This article originally appeared on VICE Germany.
In a 1934 letter to American sociologist Theodore Abel, Helen Radtke explained why she joined the German Nazi Party. She wrote that she was a politically active person who had sat in the public gallery of her local state parliament to listen to the debates held there, and attended as many political rallies as possible in search of a party that was "nationalist, but also cared for the poor." Eventually, she wrote, she found just what she was looking for in Hitler and his movement.
Radtke's letter was just one of 683 personal accounts sent to Abel in the years after Hitler was elected in 1933. Last January, the Hoover Institution—a public policy think tank based at Stanford University in California—published 584 of those letters online. These personal testimonies are not only useful in understanding why so many people were attracted to the Nazis in the 1930s, but also provide insight into the minds of the millions of Germans today who are still turning to far-right political parties, like the Alternative für Deutschland (AfD).
Around a year after Hitler became chancellor, Theodore Abel wanted to know what had motivated so many people to support him. After Abel failed to get any of the estimated 850,000 Nazi Party members to agree to an interview, he came up with the idea for a fake competition, where he offered a cash prize to whoever could write the most beautiful, detailed description of why they had joined the Nazi Party.
At the time, the prize money was worth more than half the monthly average salary in Germany, and even Joseph Goebbels—the Nazi minister of propaganda—publicly supported the contest. The submissions ranged from handwritten love letters to Nazism, to 12-page testimonies, while participants represented a cross section of German society, from soldiers and SS officers to office workers, housewives, children, and miners.

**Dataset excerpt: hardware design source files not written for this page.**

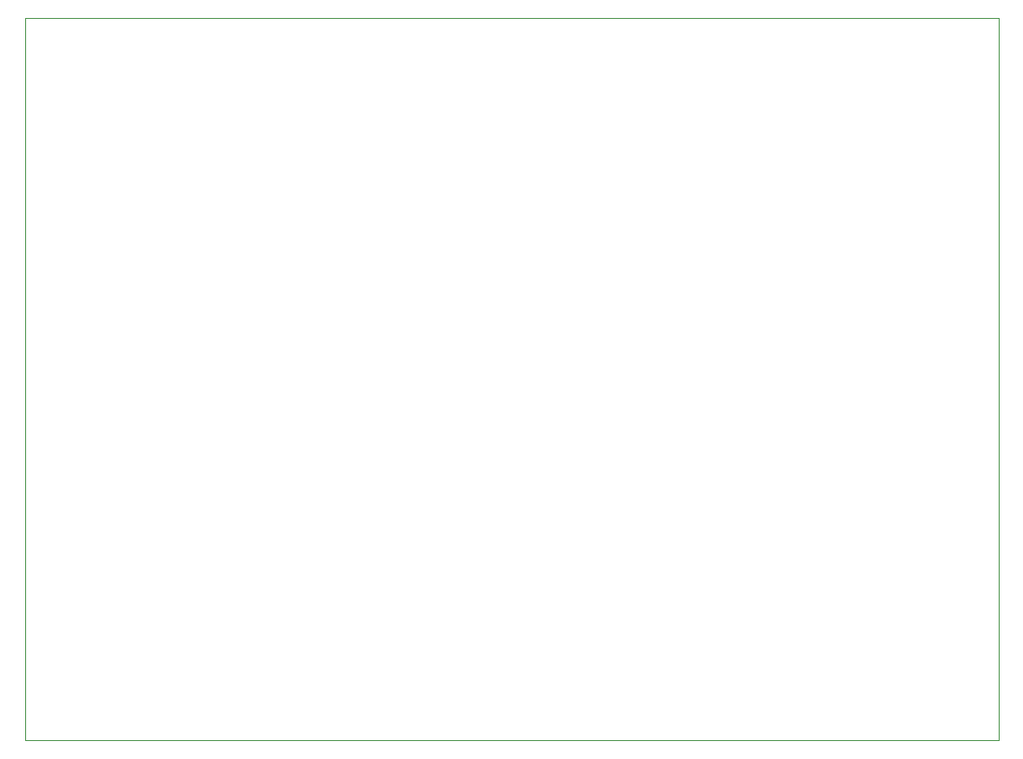
<source format=gbr>
G04 #@! TF.FileFunction,Profile,NP*
%FSLAX46Y46*%
G04 Gerber Fmt 4.6, Leading zero omitted, Abs format (unit mm)*
G04 Created by KiCad (PCBNEW (2015-06-24 BZR 5814)-product) date Tue Mar 14 22:56:28 2017*
%MOMM*%
G01*
G04 APERTURE LIST*
%ADD10C,0.100000*%
G04 APERTURE END LIST*
D10*
X48000000Y-86000000D02*
X48000000Y-154000000D01*
X139700000Y-86000000D02*
X48000000Y-86000000D01*
X139700000Y-154000000D02*
X139700000Y-86000000D01*
X48000000Y-154000000D02*
X139700000Y-154000000D01*
M02*

</source>
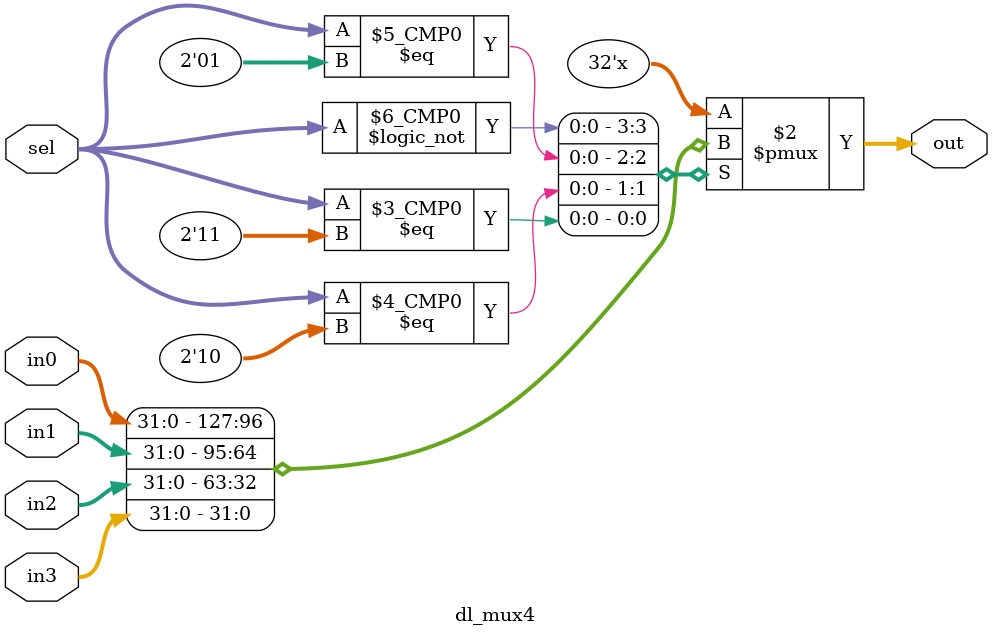
<source format=sv>
/*
   Filename: dl_mux4.sv

   Parameterized 4-to-1 multiplexer implementation
*/
//--------------------------------------------------------------

`ifndef __DL_MUX4_SV__
`define __DL_MUX4_SV__

module dl_mux4 #(
    parameter NUM_BITS = 32
)(
    input  logic [NUM_BITS-1:0]  in0,
    input  logic [NUM_BITS-1:0]  in1,
    input  logic [NUM_BITS-1:0]  in2,
    input  logic [NUM_BITS-1:0]  in3,
    input  logic [1:0]           sel,
    output logic [NUM_BITS-1:0]  out
);

    always_comb begin
        case (sel)
            2'd0:   out = in0;
            2'd1:   out = in1;
            2'd2:   out = in2;
            2'd3:   out = in3;
            default: out = in0;
        endcase
    end
endmodule

`endif // __DL_MUX4_SV__

</source>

Many of the letter writers were happy to see the end of the Weimar Republic, which was founded in 1919 after the German defeat in the First World War, and which they blamed for the economic state the country was left in after the war and for the Great Depression. The writers were excited by Hitler's promise to introduce strict political order; Bernard Horstmann, a miner from Bottrop in western Germany, wrote that he thought the previous government had promoted "the betrayal of the people and our fatherland."
Horstmann went on to call a professor who thought the First World War was unjustified a "poisoner of people's minds." Before joining the Nazis, Horstmann was a member of the antisemitic nationalist group the German Völkisch Freedom Party, but soon, he wrote, the group's ideologies became too tame for him.
A letter from Ernst Seyffardt from Duisburg, another city in western Germany, was titled: "The Curriculum Vitae of a Hitler-German." Seyffardt wrote that he joined the Nazi Party because he wanted to contribute to "bringing back peace and order in our homeland."
At the time, left-wing groups tried to counter the surge in nationalist support. Fights would often break out between Communist Party members and thugs from the Nazi paramilitary wing, the Sturmabteilung (SA), while some more liberal groups called for the boycott of shops owned by Nazi Party members. But that only seemed to make Hitler and the Nazis more appealing to many. "It was because Adolf Hitler and his party faced so much criticism and resistance among the press that I became particularly interested in joining their movement," wrote a party member named Friedrich Jörns.
The letters Abel received reveal that the right-wing information bubble prior to 1933 largely stemmed from the weekly newspaper Der Stürmer, Hitler's Mein Kampf, and Nazi Party rallies.
One member named Schwarz explained how reading Mein Kampf had caused him to not only distrust most mainstream newspapers but also Jewish and Polish people for the way their "catastrophic, mole-like activities have ruined the world." Even though Schwarz went on to admit that he had never had personal contact with anyone Jewish, and that he couldn't prove that Polish people were "unreliable," he wrote that he "trusts his instincts on the matter." Nurse Lisi Paupié clearly agreed: "The Jews are our misfortune, that much is clear," she wrote in her letter to Abel.
Recently, the German television show Panorama had three actors read out some of the letters, partly to show how the rhetoric used—"old parties," "dreadful press," "poisoner of minds," and "betrayal of the people and fatherland"—is similar to that used by the AfD. And the segment proved its point: Those terms are still worryingly relevant almost 85 years after Theodore Abel decided to trick some Nazis into writing their letters.